Thank you, Mr. Chairman. The Member is indicating that we have a plan. I think we should be very clear that the Bathurst Caribou Management Planning Committee has a plan with some recommendations. The membership again, besides government, Dogrib Treaty 11, Yellowknives Dene, North Slave Metis, Lutselk'e Dene, Kitikmeot Inuit, Kitikmeot HTA, Nunavut Wildlife Management Board, and NTI. These are the groups that combine their general knowledge, keeping in mind their mandate for management of the herd, to make these recommendations. I don't want to dismiss what they've done and shelve it or throw it away because anecdotally other people are saying that there are more caribou than we ever know what to do with and are further suggesting that if we can't count every caribou in the North then we'd better not even be talking about a management regime. I think that doesn't make any sense.

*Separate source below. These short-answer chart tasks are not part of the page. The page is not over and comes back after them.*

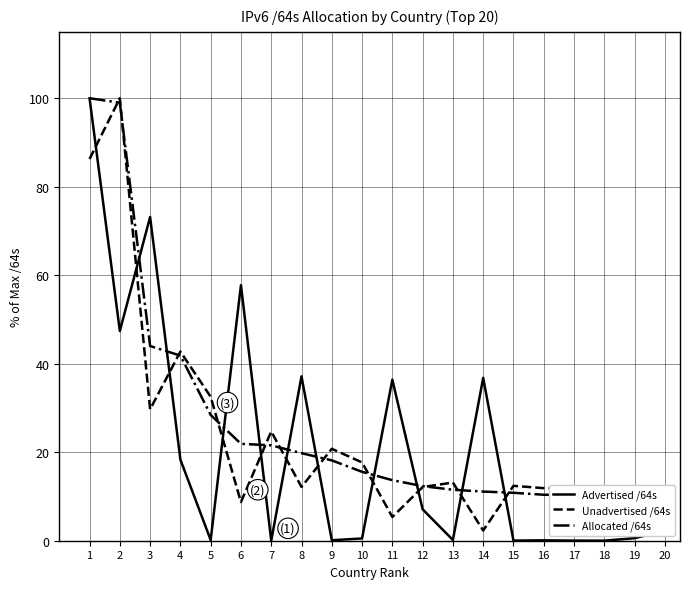

Which series has the largest total across all categories?

Allocated /64s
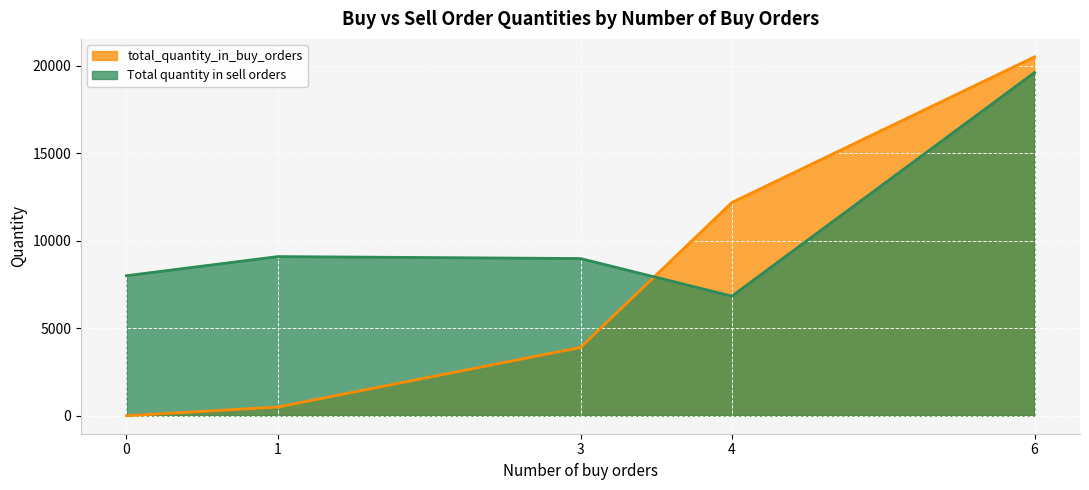

At which label does total_quantity_in_buy_orders first exceed 3902?

4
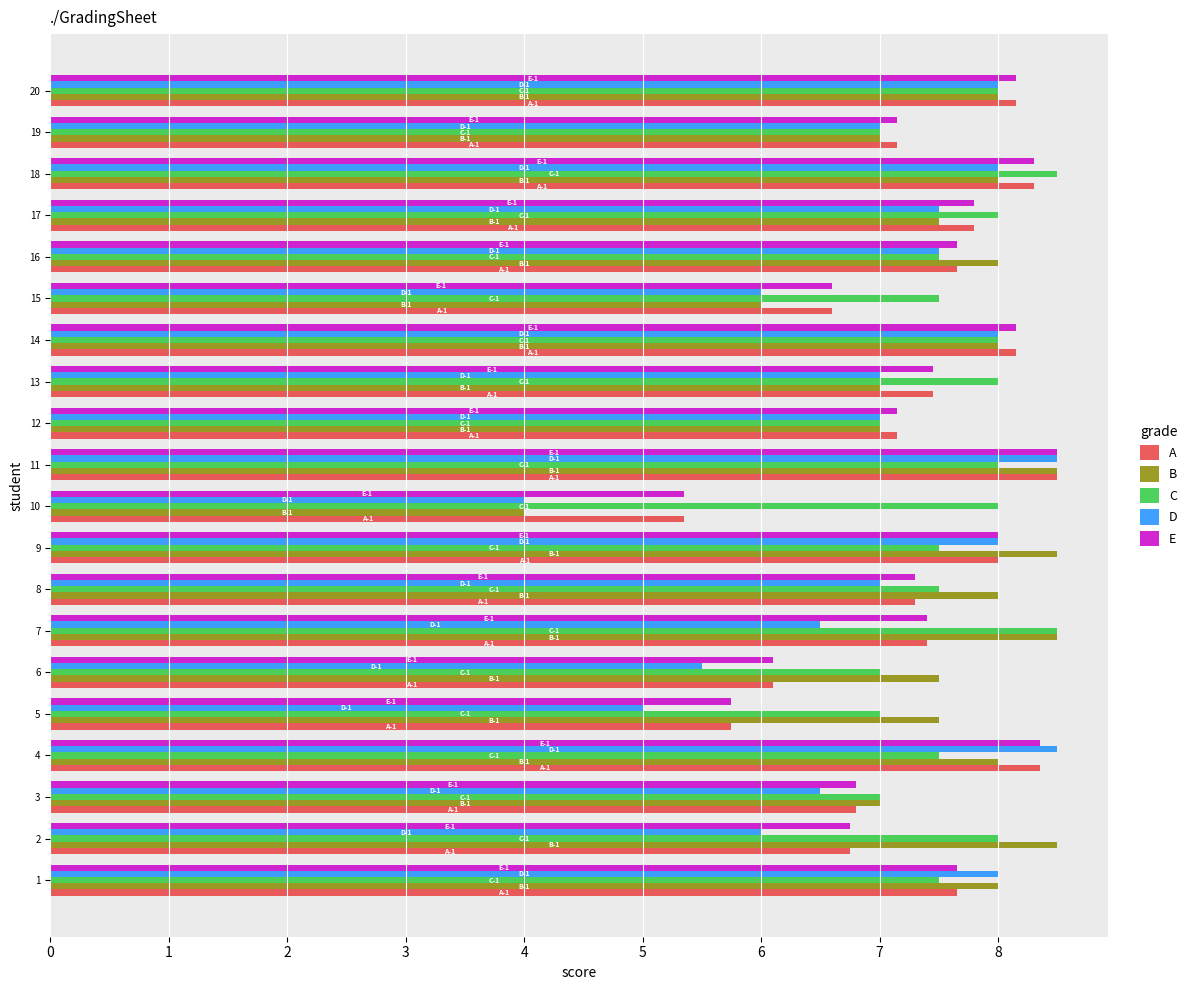

Which series changed the most between 7 and 9?

D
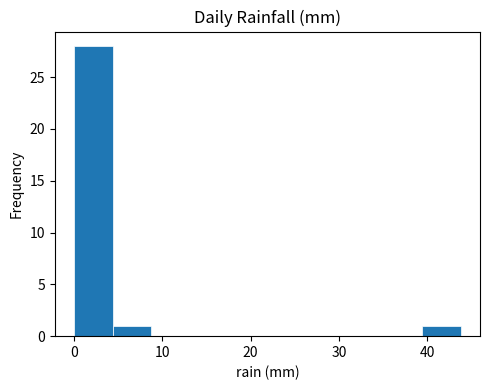

Reading left to right, list every bar in this chart as the range it spans on the x-axis followed by its height. Neither the bar edges nor the heights are printed on the chart, so give them approximately, as read against the axes.

0 to 4: 28
4 to 9: 1
9 to 13: 0
13 to 18: 0
18 to 22: 0
22 to 26: 0
26 to 31: 0
31 to 35: 0
35 to 39: 0
39 to 44: 1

We do have management plans for other herds. We were through this yesterday, but I can go through it again. The Beverly and Qamanirjuaq Caribou Management Plan was prepared by those two caribou management boards. There's a management plan developed for Cape Bathurst, Bluenose West and Bluenose East herds. In 1998 that plan was accepted as general direction by the YMAC, by the Gwich'in Renewable Resource Board, the Sahtu Renewable Resource Board, Nunavut Wildlife Management Board. There are plans underway to determine the current status of those herds and update these plans in summer of 2005. I will acknowledge that there hasn't been a management plan yet drafted for the Ahiak herd, but this is a difficult task.

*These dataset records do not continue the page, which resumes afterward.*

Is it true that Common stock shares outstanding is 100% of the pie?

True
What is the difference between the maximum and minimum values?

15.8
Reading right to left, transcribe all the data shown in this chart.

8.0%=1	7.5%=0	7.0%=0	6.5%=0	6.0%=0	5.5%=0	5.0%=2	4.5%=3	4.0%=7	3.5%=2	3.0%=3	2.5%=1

If the Member is insisting that we have counted every single animal in the Northwest Territories before we start to acknowledge that potentially there may be a problem, I don't think that makes sense. The 400,000 to 180,000 herd strength numbers, as the Member has indicated, would raise alarm bells unless that's a fluctuation that's been going on over time for centuries. We don't know that at this point. We're trying to work with people who live and have lived in this area for a long time, to assess that traditional knowledge and better understand the strength of the herd. So before we're able to do that, I don't think we can jump to any conclusions that would be well founded. So we're undertaking that activity.

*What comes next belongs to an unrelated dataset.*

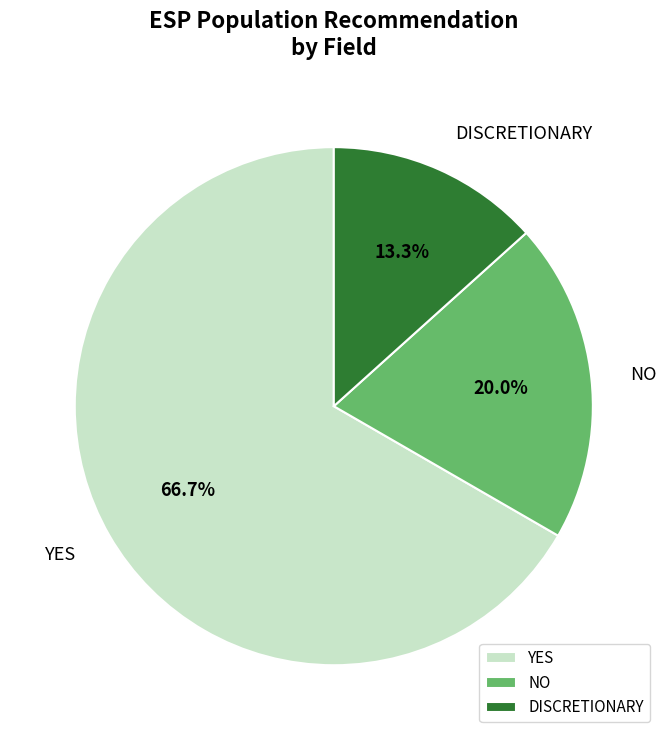

What is the total percentage of YES and NO?

86.7%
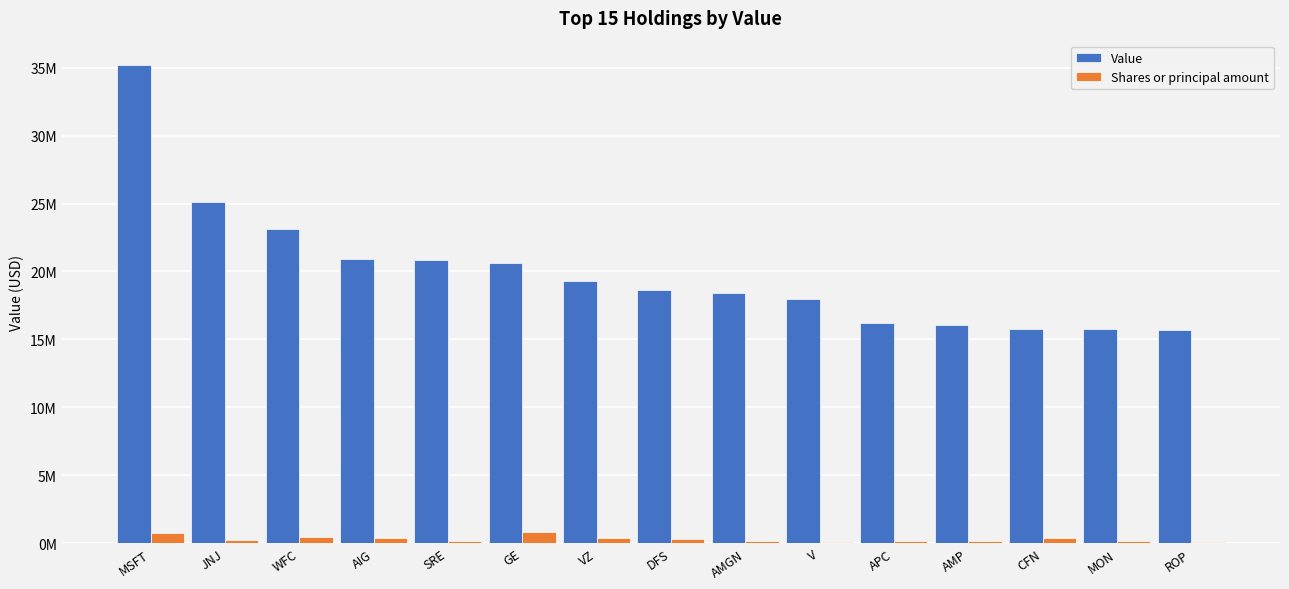

Is it true that Shares or principal amount equals 289949 at DFS?

True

I guess what I'm saying, Mr. Chairman, is there's a lot of work that needs to be done here. We think it's important work. We think it's worth funding and that's why we're proposing to come forward and are asking the Members to approve $275,000 for additional Bathurst caribou monitoring. We wouldn't be doing that if we thought we had all the answers and we're just going to impose some restrictions on a certain range of hunters and start restricting tags. We have no plans to do that at this point. I'm not really sure where the alarm bells are ringing. Thank you, Mr. Chairman.